Roger Barga talks about Tools and Services for Data Intensive Research

Orsay, Bat I, 1st floor,
MSR-INRIA Joint Centre,
Tools and Services for Data Intensive Research
Roger Barga
Microsoft Research, Redmond

Tools and Services for Data Intensive Research

For many important research investigations, especially in science, efficiently analyzing large data sets is a major challenge. Microsoft’s Dryad is a high-performance, general-purpose distributed computing engine that handles some of the most difficult aspects of cluster-based distributed computing. It’s powerful: Microsoft routinely uses Dryad applications to analyze petabytes of data on clusters of thousands of computers. Microsoft Research has also developed DryadLINQ, which allows developers to use an extended version of the LINQ programming model and API to implement Dryad applications in managed code. DryadLINQ code is similar to what you’ll see in a conventional LINQ-to-objects application, and the application core is often only a few lines of code. Behind the scenes though, a DryadLINQ provider automatically converts the LINQ query into a Dryad job and executes the query as a distributed application on a cluster. Using Dryad through DryadLINQ, even a novice at parallel processing or cluster-based computing can implement a high-performance distributed application to efficiently analyze terabytes of data.
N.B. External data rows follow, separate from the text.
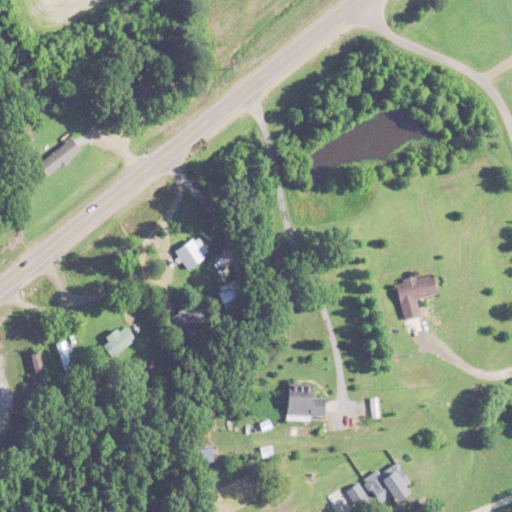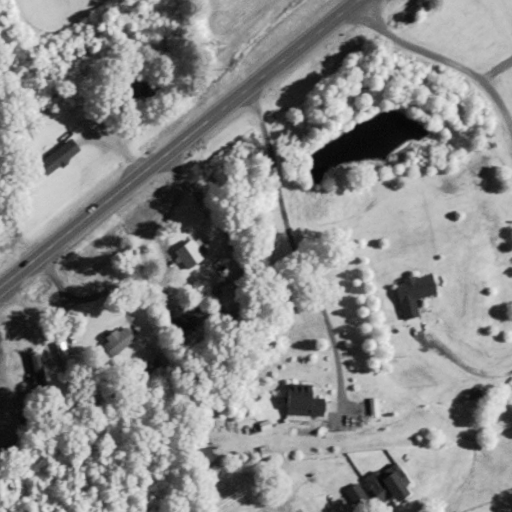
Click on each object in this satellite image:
road: (445, 60)
road: (494, 68)
building: (141, 87)
road: (176, 142)
building: (59, 156)
road: (293, 247)
building: (191, 252)
building: (414, 293)
building: (232, 296)
building: (186, 318)
building: (118, 340)
building: (64, 358)
road: (452, 361)
building: (38, 370)
building: (304, 401)
road: (414, 507)
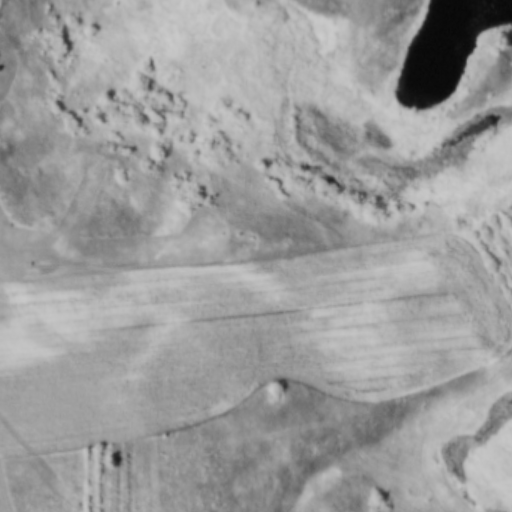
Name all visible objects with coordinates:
road: (6, 486)
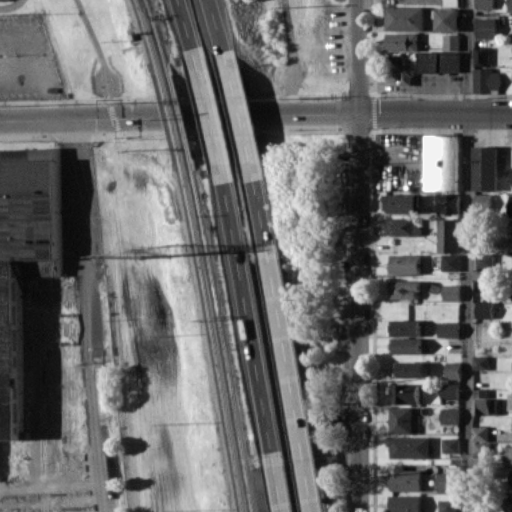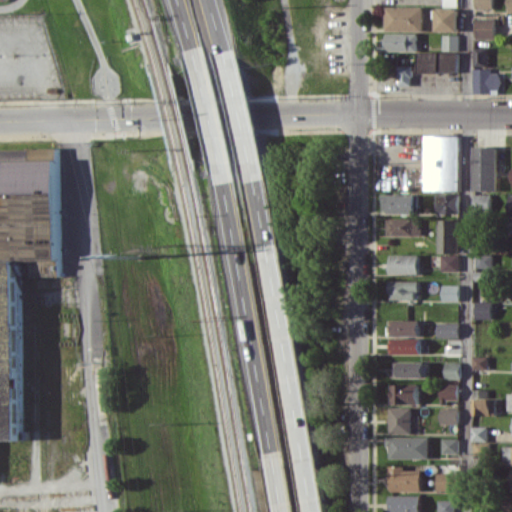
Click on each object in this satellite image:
building: (510, 5)
road: (10, 7)
building: (402, 18)
building: (444, 19)
building: (483, 27)
road: (189, 29)
road: (220, 29)
railway: (156, 30)
railway: (145, 32)
building: (399, 41)
building: (448, 42)
building: (478, 56)
road: (98, 57)
road: (290, 57)
building: (435, 61)
building: (511, 74)
building: (402, 75)
building: (484, 81)
road: (437, 115)
railway: (169, 117)
railway: (180, 117)
road: (236, 117)
road: (244, 117)
road: (214, 118)
road: (55, 121)
road: (113, 155)
building: (440, 162)
building: (483, 167)
building: (413, 179)
building: (479, 201)
building: (397, 203)
building: (444, 203)
building: (510, 204)
building: (30, 210)
road: (265, 215)
building: (401, 225)
building: (445, 235)
power tower: (173, 253)
building: (26, 255)
road: (364, 255)
road: (464, 255)
power tower: (135, 257)
building: (481, 260)
building: (447, 262)
building: (402, 263)
building: (401, 289)
building: (448, 292)
building: (504, 297)
building: (481, 309)
road: (126, 315)
road: (86, 316)
road: (252, 317)
building: (402, 327)
building: (446, 329)
railway: (213, 341)
railway: (224, 342)
building: (403, 345)
building: (10, 352)
building: (478, 362)
building: (511, 366)
building: (407, 369)
building: (450, 370)
road: (294, 383)
building: (446, 392)
building: (401, 393)
building: (477, 393)
building: (481, 406)
building: (446, 415)
building: (398, 420)
building: (511, 425)
building: (477, 433)
building: (448, 445)
building: (406, 446)
building: (511, 453)
building: (402, 478)
building: (445, 481)
road: (52, 483)
road: (282, 483)
building: (402, 503)
building: (508, 503)
building: (443, 505)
In this talk we present an introduction to Dryad and DryadLINQ for data intensive research and we compare and contrast it to other related technologies. We describe our ongoing efforts to collaborate with external researchers to explore the application Dryad and DryadLINQ to big data research problems in science. We also highlight our efforts to offer software and services to researchers across the world, through the academic release of Dryad and DryadLINQ with associated programming user documentation being prepared by MSR’s External Research.